Government spying on your bank accounts

Source: By Shaneen Pasha, CNNMoney.com

Think you’re immune from government scrutiny into your private bank accounts? Think again. Consumers who deviate from their normal pattern of banking with a transaction worth $5,000 or more could find themselves under the microscope by federal regulators as possible terrorists or money launderers - even if their action was as innocent as suddenly paying off a credit card bill or receiving a sudden inflow of cash to buy a car.

While September 11 put the spotlight on terrorist financing and prompted calls by law enforcement for more power in investigating questionable financial transactions, banks have been handing over personal customer information to the government for years.

Since 1996, banks have been required to file a Suspicious Activity Report (SAR) whenever they detect a suspicious transaction of $5,000 or more that could involve potential money laundering or terrorist financing, said Candice Pratsch, a spokeswoman for the Financial Crimes Enforcement Network (FinCEN), the arm of the Treasury Department in charge of aggregating reports.

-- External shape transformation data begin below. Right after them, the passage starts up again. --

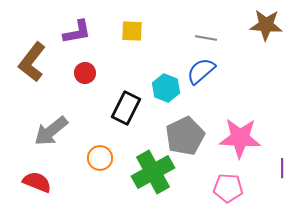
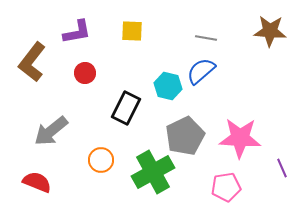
brown star: moved 4 px right, 6 px down
cyan hexagon: moved 2 px right, 2 px up; rotated 8 degrees counterclockwise
orange circle: moved 1 px right, 2 px down
purple line: rotated 24 degrees counterclockwise
pink pentagon: moved 2 px left, 1 px up; rotated 12 degrees counterclockwise
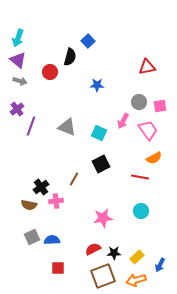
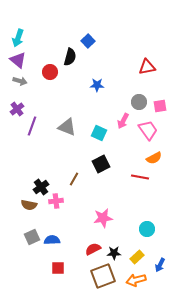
purple line: moved 1 px right
cyan circle: moved 6 px right, 18 px down
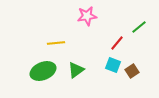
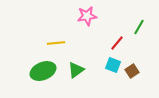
green line: rotated 21 degrees counterclockwise
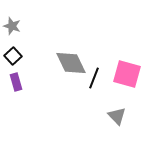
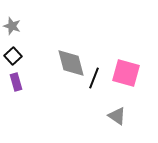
gray diamond: rotated 12 degrees clockwise
pink square: moved 1 px left, 1 px up
gray triangle: rotated 12 degrees counterclockwise
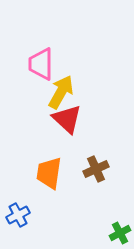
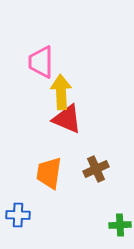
pink trapezoid: moved 2 px up
yellow arrow: rotated 32 degrees counterclockwise
red triangle: rotated 20 degrees counterclockwise
blue cross: rotated 30 degrees clockwise
green cross: moved 8 px up; rotated 25 degrees clockwise
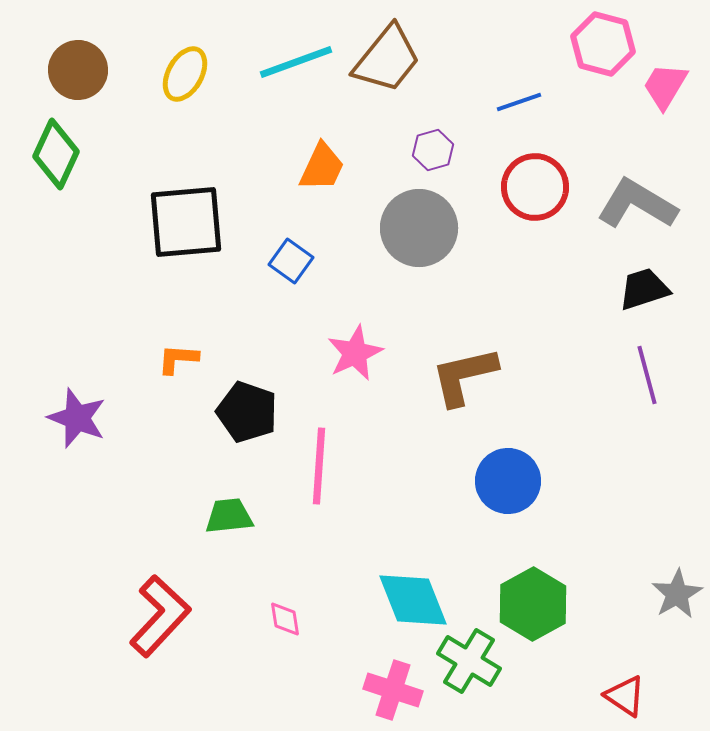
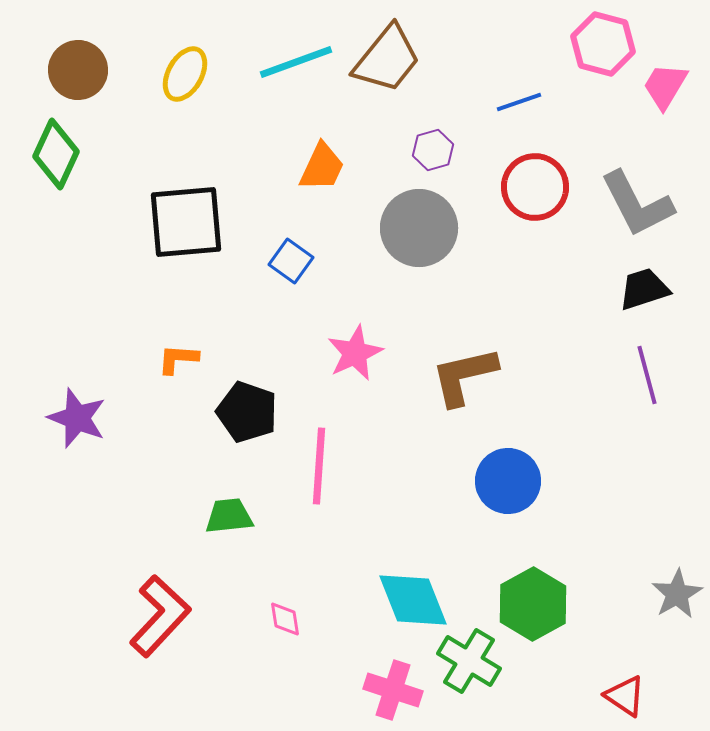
gray L-shape: rotated 148 degrees counterclockwise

Personal data passed to government

SARs provide the government with addresses, names, dates of birth, Social Security numbers or passport information, along with a brief description of the financial activities that raised red flags.

Between April 1996 and December 2005, 2.19 million SARs were filed by depository institutions, according to a recent report by FinCEN. The government touts the law as an effective tool in helping law enforcement track leads for new investigations and in identifying and linking intelligence for ongoing investigations by the FBI.

But privacy advocates say the law crosses the line by making the definition of “suspicious activity” deliberately vague. That forces banks to use their own subjective discretion in filing SARs, paving the way for racial profiling and creating mountains of expensive paperwork.

“Under this law, banking regulators are starting with the premise that every American is a terrorist, and anything that they do is capable of being a terrorist act,” said James Rockett, co-head of the financial institutions corporate and regulatory group at San Francisco-based law firm Bingham McCutchen.

“The definition of unusual is so broad under the current construct ... anything that happens in any single account in the U.S., even if it’s negligibly different, is going to be reported to the government,” he said.

Rockett said the overbroad guidelines violate consumers’ privacy - especially since it’s illegal for banks to inform customers when SARs are filed on them.